Apache Hive accepts Hive Query Language (similar to SQL) and converts to Apache Tez jobs. Apache Tez is an application framework that can run complex pipelines of operators to process data. It replaces the MapReduce engine.
Hive’s architecture is optimized for batch processing of large ETL jobs and batch SQL queries on very large data sets. Hive features include:
Metastore: The Hive metastore stores the metadata for Hive tables and partitions in a relational database. The metastore provides client access to the information it contains through the metastore service API.

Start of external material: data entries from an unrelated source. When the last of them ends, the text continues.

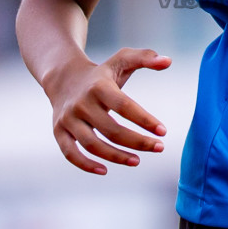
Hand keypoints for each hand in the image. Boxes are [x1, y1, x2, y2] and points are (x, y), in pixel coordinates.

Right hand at [44, 47, 170, 174]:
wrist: (63, 77)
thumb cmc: (101, 73)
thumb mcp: (121, 59)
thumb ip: (145, 57)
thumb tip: (169, 61)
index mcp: (99, 86)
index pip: (124, 106)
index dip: (144, 120)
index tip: (163, 131)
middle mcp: (81, 103)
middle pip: (111, 130)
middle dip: (137, 142)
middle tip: (159, 148)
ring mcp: (68, 119)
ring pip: (92, 145)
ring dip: (116, 157)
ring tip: (137, 161)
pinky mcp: (58, 131)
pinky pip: (70, 153)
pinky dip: (85, 165)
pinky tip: (105, 170)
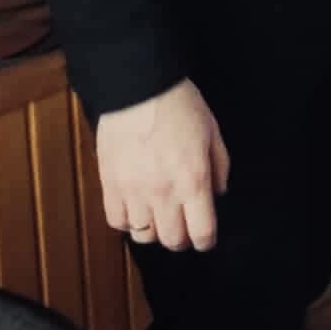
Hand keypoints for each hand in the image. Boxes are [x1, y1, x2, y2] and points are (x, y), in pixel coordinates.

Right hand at [95, 79, 229, 252]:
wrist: (139, 88)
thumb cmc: (180, 106)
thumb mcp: (212, 132)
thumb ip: (220, 166)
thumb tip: (218, 194)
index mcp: (194, 180)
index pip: (202, 232)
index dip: (207, 241)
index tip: (206, 237)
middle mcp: (164, 192)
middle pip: (172, 241)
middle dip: (182, 239)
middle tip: (183, 226)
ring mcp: (134, 191)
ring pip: (143, 235)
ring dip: (154, 230)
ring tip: (158, 215)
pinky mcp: (110, 186)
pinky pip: (117, 221)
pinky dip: (128, 222)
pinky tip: (136, 208)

Hive Client and HiveServer2: Users submit HQL statements to the Hive Client or HiveServer2 (HS2). These function as a controller and manage the query lifecycle. After a query completes, the results are returned to the user. HS2 is a long running daemon that implements many features to improve speed of planning and optimizing HQL queries. HS2 also supports sessions, which provide features such as temporary tables, a useful feature for ETL Jobs.

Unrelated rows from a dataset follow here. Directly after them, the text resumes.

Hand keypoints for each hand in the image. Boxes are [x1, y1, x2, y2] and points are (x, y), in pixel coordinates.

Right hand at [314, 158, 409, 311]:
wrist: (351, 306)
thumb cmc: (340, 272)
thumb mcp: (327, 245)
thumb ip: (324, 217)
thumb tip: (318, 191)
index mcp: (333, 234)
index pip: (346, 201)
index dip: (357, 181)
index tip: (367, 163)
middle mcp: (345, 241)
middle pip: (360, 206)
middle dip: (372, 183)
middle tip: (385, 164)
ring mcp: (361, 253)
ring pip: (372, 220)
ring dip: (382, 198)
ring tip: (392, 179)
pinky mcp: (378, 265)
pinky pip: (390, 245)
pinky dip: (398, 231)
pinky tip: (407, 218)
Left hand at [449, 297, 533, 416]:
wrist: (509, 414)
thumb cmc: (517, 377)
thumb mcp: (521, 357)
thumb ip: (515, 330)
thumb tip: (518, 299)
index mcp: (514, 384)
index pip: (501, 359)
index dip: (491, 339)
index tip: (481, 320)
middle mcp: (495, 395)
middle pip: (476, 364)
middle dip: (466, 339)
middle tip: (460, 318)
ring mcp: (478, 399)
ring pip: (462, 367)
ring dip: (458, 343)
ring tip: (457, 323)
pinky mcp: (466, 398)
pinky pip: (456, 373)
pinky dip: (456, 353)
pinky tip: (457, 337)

Checkpointing of intermediate results: Apache Hive and Apache Tez checkpoint intermediate results of some stages. Intermediate results are stored in HDFS. Checkpointing allows fast recovery when tasks fail. Hive can restart tasks from the previous check point.
Speculative Execution: It helps to improve speed of queries by redoing work that is lagging due to hardware or networking issues.

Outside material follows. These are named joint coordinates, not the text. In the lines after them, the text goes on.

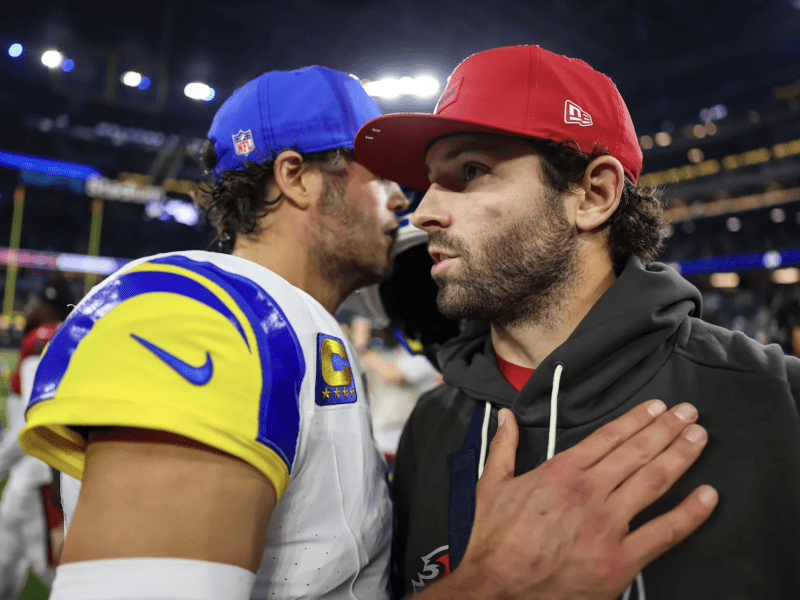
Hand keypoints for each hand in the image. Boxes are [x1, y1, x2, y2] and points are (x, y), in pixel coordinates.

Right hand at [451, 400, 715, 599]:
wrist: (498, 590)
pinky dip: (690, 513)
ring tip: (698, 437)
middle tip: (688, 413)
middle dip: (666, 428)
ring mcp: (607, 526)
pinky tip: (707, 495)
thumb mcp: (492, 485)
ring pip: (653, 481)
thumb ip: (502, 446)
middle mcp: (589, 492)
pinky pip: (664, 532)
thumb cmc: (495, 541)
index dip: (637, 418)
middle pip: (637, 452)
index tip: (657, 406)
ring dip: (680, 455)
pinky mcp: (620, 560)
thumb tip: (504, 416)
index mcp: (560, 472)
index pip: (608, 437)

Fair Scheduler: Fair scheduling is a method of assigning resources to jobs such that all jobs get, on average, an equal share of resources over time. When there is a single job running, that job uses the entire cluster. When other jobs are submitted, tasks slots that free up are assigned to the new jobs, so that each job gets roughly the same amount of CPU time. Unlike the default Hadoop Scheduler, which forms a queue of jobs, this lets short jobs finish in reasonable time while not starving long jobs. It is also an easy way to share a cluster between multiple users. Fair sharing can also work with job priorities. The priorities are used as weights to determine the fraction of total compute time that each job gets.
About Qubole Hive
Qubole’s Hive distribution is derived from the Apache Hive versions 0.13, 1.2.0, 2.1.1, 2.3, and 3.1. However, there are a few differences in the functionality. Qubole Hive is a self-managing and self-optimizing implementation of Apache Hive.
Qubole Hive:
Runs on your choice of popular public cloud providers
Leverages the QDS platform’s AIR (Alerts, Insights, Recommendations) capabilities to help data teams focus on outcome, instead of the platform. For more information on AIR, see How to Use Auto-Completion and Suggestions and Getting Data Model Insights and Recommendations.
Has agent technology that augments original Hive with a self-managing and self-optimizing platform
Is cloud-optimized for faster workload performance
Is easier to integrate with existing data sources and tools
Provides best-in-class security
Understanding Hive Versions describes the different versions of Hive supported on QDS.